Economist Offers Multichannel Retailers Recession Insights, Post-Recession Action Plan
The primary focus throughout the recent National Retail Federation Convention & Expo in New York was how multichannel retailers can not only survive the recession, but also transform and emerge stronger once the economy picks up. During a session on navigating the turbulent economy, Carl Steidtmann, chief economist and director of consumer business for Deloitte Development LLP, noted that one of retailers’ biggest challenges is to give consumers “the will to spend.”
He pointed out that real wages are up 6 percent since last July. “I’m optimistic, because consumers have the means to spend,” he said. “They just don’t have the will.”
Emphasizing this challenge, Steidtmann pointed to three key issues/questions for retailers to ponder:
- What’s changed with the consumer?
- What will be the new business restraints once we come out of this recession?
- What can retailers do about this?
As has been widely reported, among the biggest hindrances to consumer spending has been consumers’ unprecedented level of debt. “Consumers are being forced to deleverage, which will continue for some time,” he said, reminding the audience that from 2001 to 2007, the level of consumer debt increased by as much as it had the previous 40 years. “We literally went on an orgy of debt, going through a period of hedonistic gluttony.”
Any kind of recovery from this no-growth environment, Steidtmann said, won’t be driven by consumer spending, but by increases in business coming back to the U.S., increases in exports to the rest of the world, investments and government spending. “We’ll see a dramatic increase in the role of government spending,” he noted, “to a degree we’ve never seen before.”
After Boomers, Who’s Got Money?
What’s more, many retailers also will have to change their approaches to the customer demographics they seek going forward. “We’re seeing a very different demographic change,” Steidtmann said. “The ’90s were such a great decade because they saw the peak of the baby boomer generation at peak income period.
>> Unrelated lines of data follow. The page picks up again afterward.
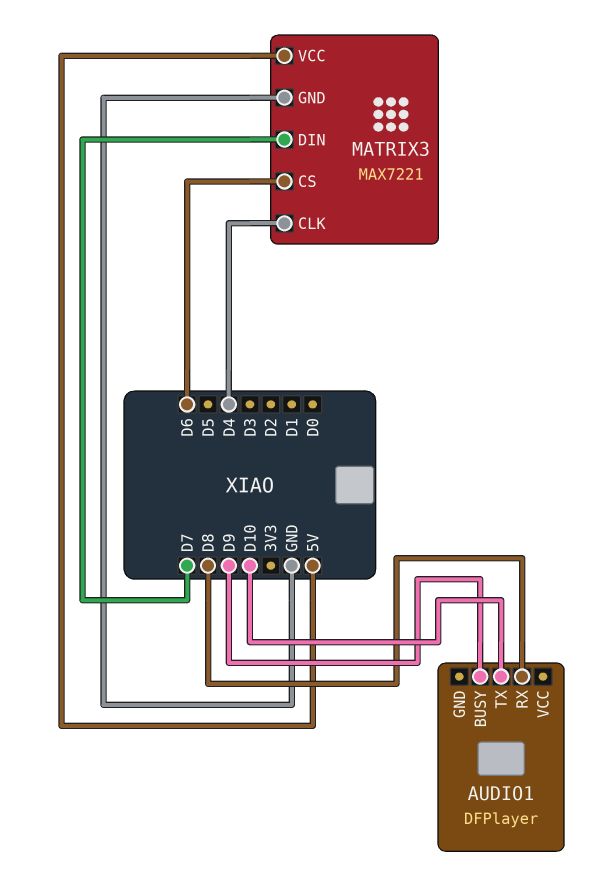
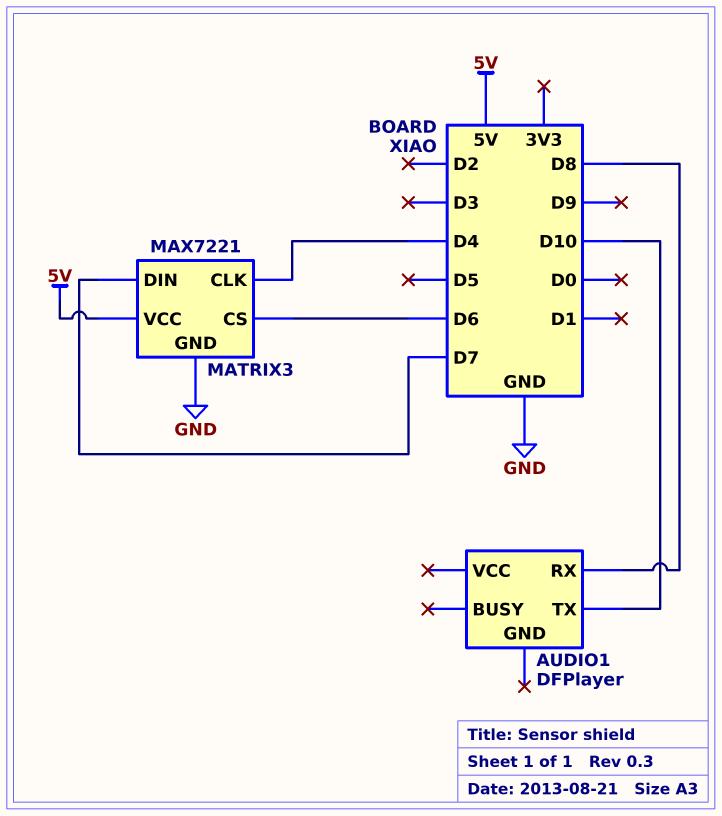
AUDIO1 pin BUSY: D9 -> none

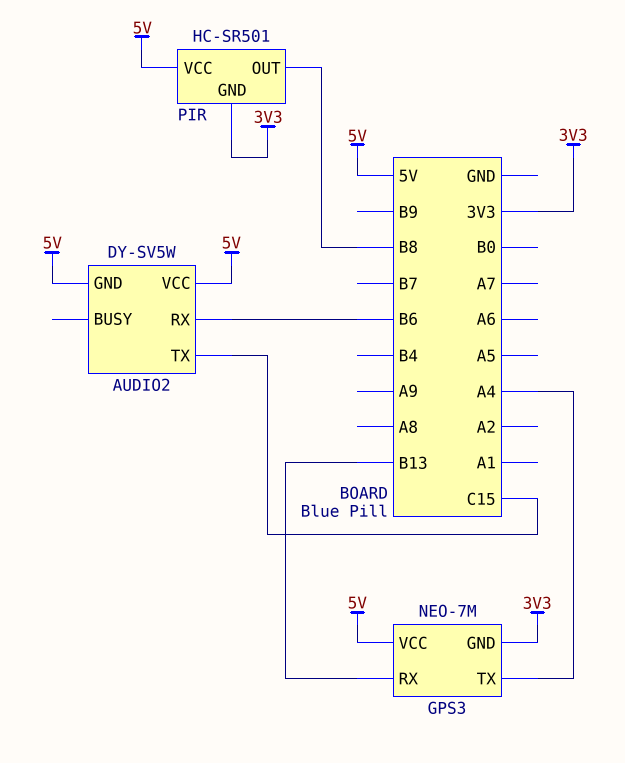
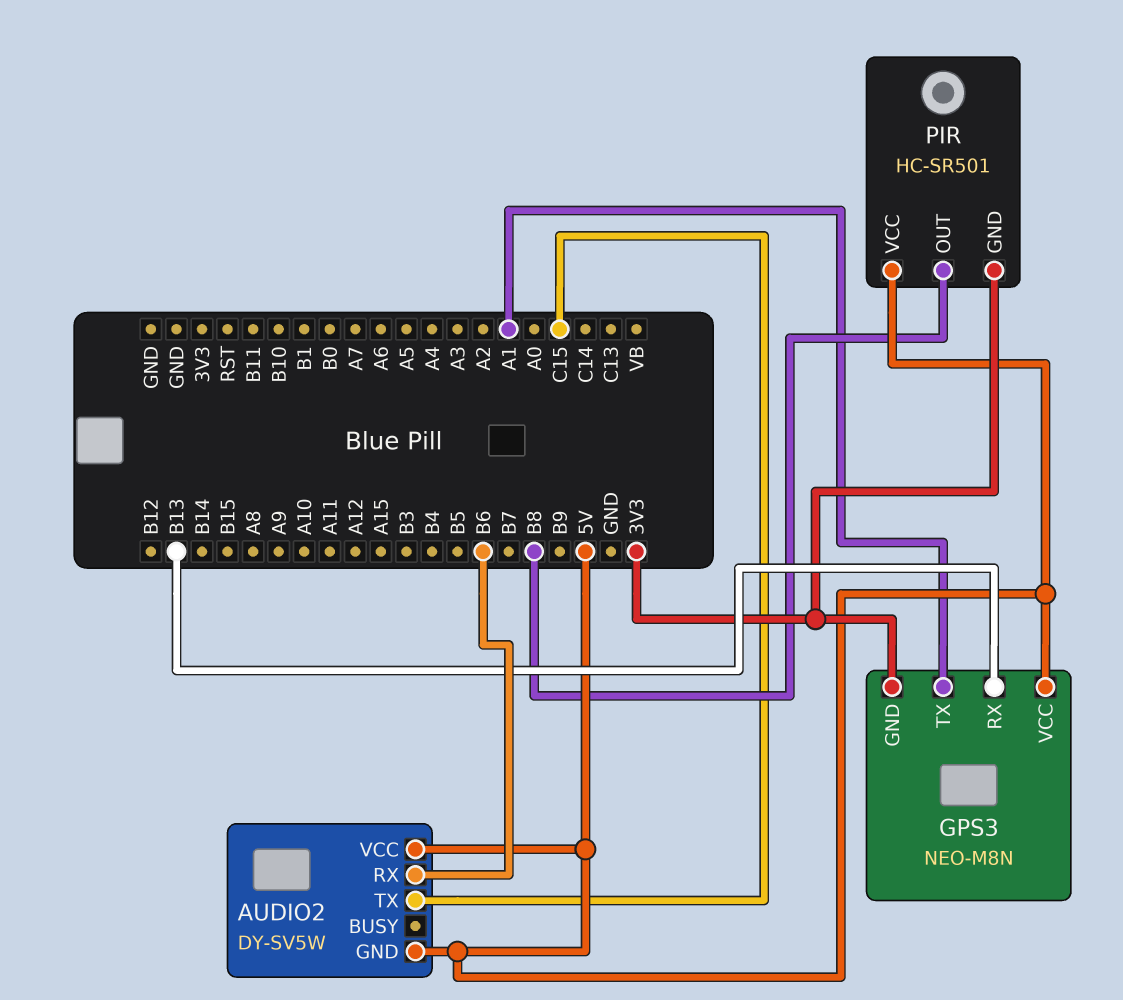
GPS3: NEO-7M -> NEO-M8N
GPS3 pin TX: A4 -> A1

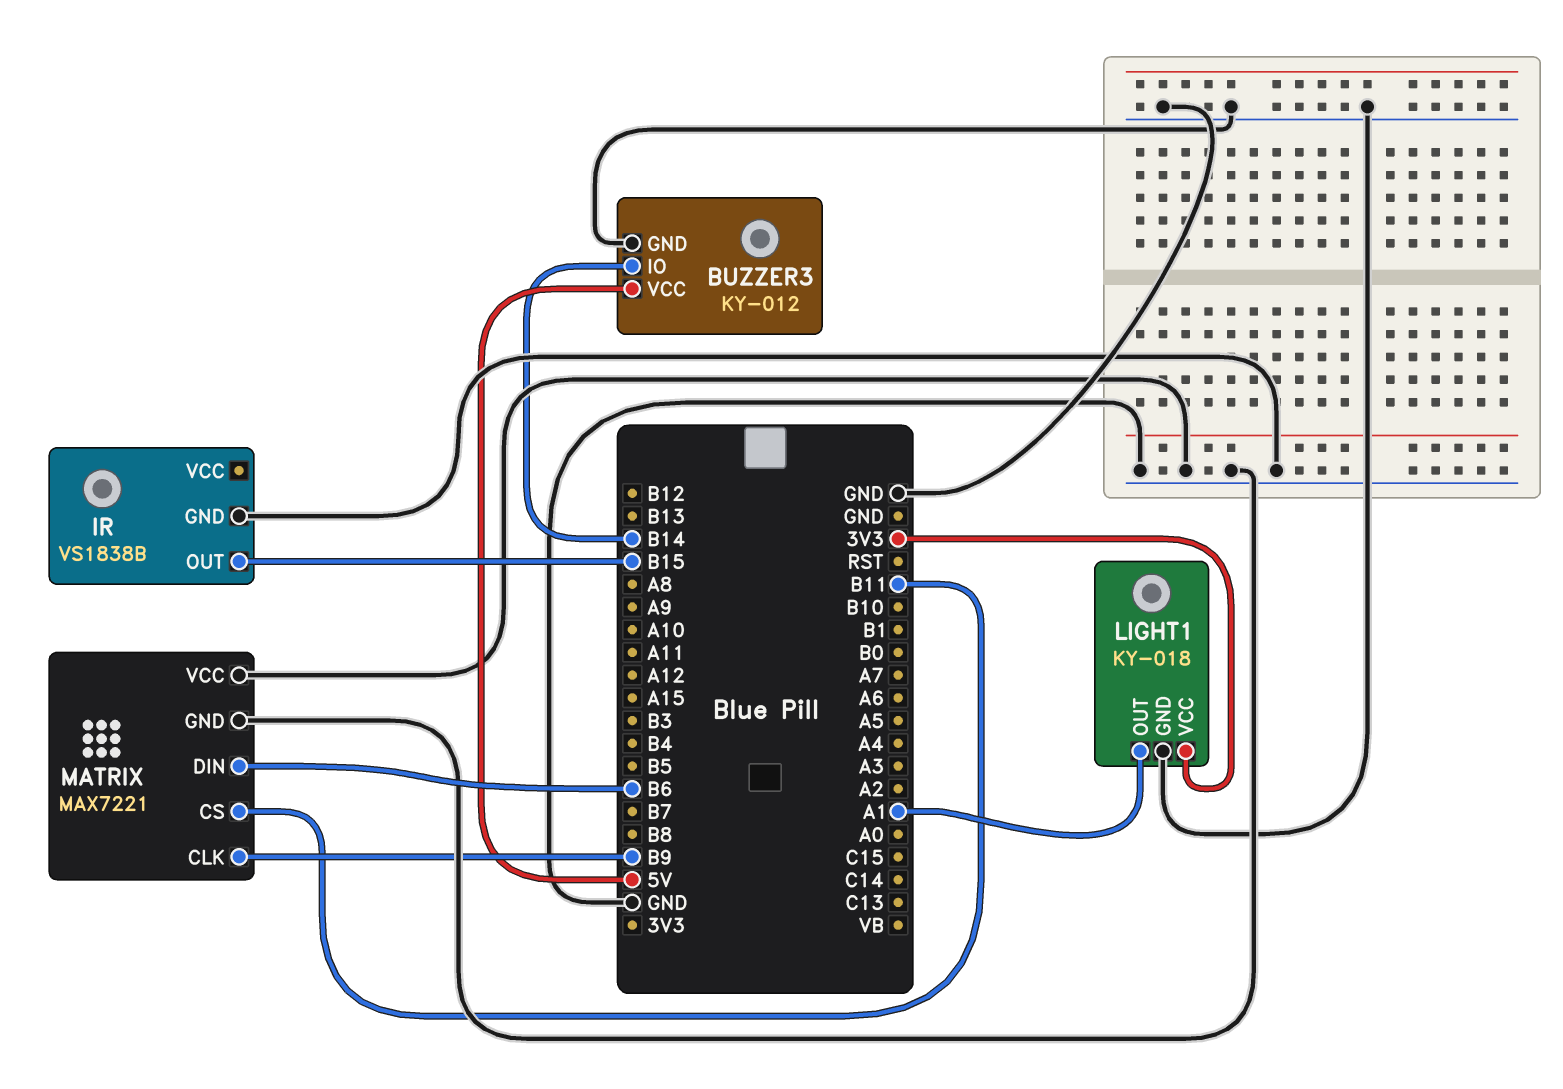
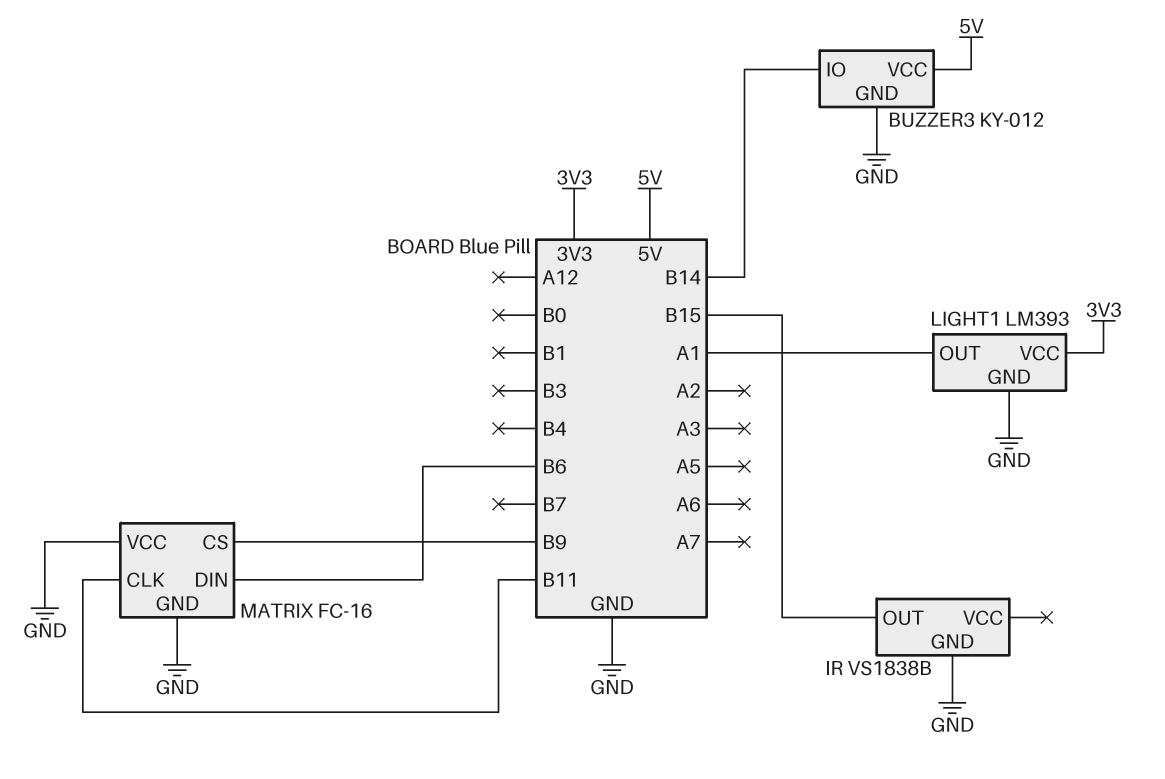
LIGHT1: KY-018 -> LM393
MATRIX: MAX7221 -> FC-16
MATRIX pin CLK: B9 -> B11
MATRIX pin CS: B11 -> B9

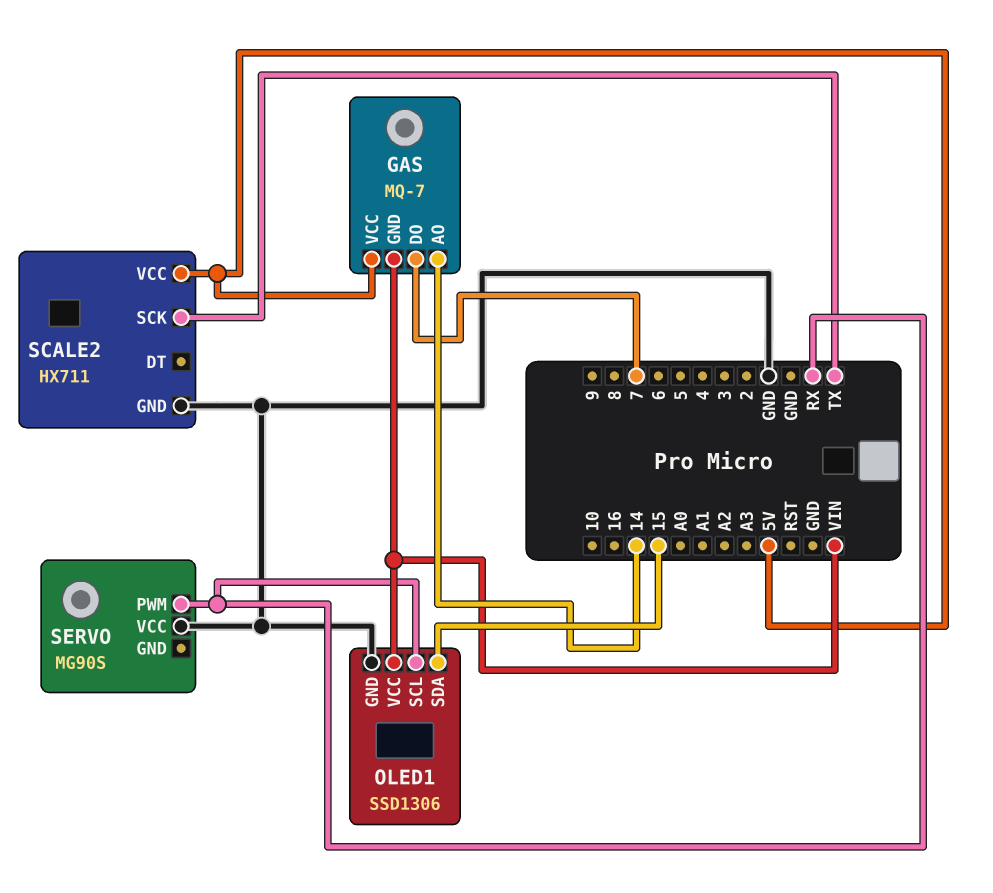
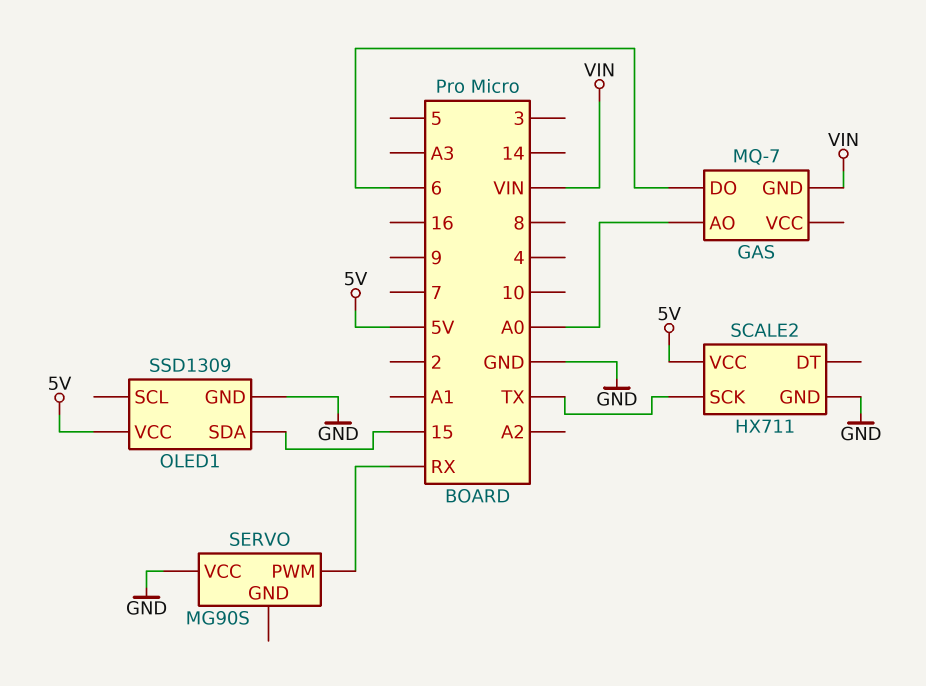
GAS pin AO: 14 -> A0
GAS pin DO: 7 -> 6
GAS pin VCC: 5V -> none
OLED1: SSD1306 -> SSD1309
OLED1 pin SCL: RX -> none
OLED1 pin VCC: VIN -> 5V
They bought second homes and peaked in their own careers and productivity — all of which created a dynamic and fast-growing economy.”
But looking ahead, aging boomers will downsize and spend less. “As we age, we find ourselves as empty nesters,” he said, “and large houses don’t make any sense anymore. So there’ll be a downsizing of housing resulting in fewer places to put things.”
Steidtmann alerted healthy retailers to take note of other key factors taking place right now:
- In the short term at least, multichannel marketers will have to compete with bankrupt retailers, such as Circuit City and Mervyns, which are selling out their goods at rock-bottom liquidation sales.
- “Everybody’s going to have to become a banker,” he said, because the challenges in the capital markets will drive that.
- Rethink inventory. “We’ll see much higher levels of inflation going forward,” Steidtmann said. “At some point, the economy will pick up, and there’ll be a need to drain those reserves out, which means higher inflation. So your attitude toward inventory will have to change.”
- Finally, he warned retailers that because there’s been little increase in retail employment over the past decade, although retail employees have been more productive, retailers have lost potential managers. Lower-level employees haven’t acquired the managerial skills necessary to move to the top of organizations.
“We lost a whole generation of people who could’ve gone into retail, but haven’t,” Steidtmann said. “And that’ll only continue with the rising unemployment rate.”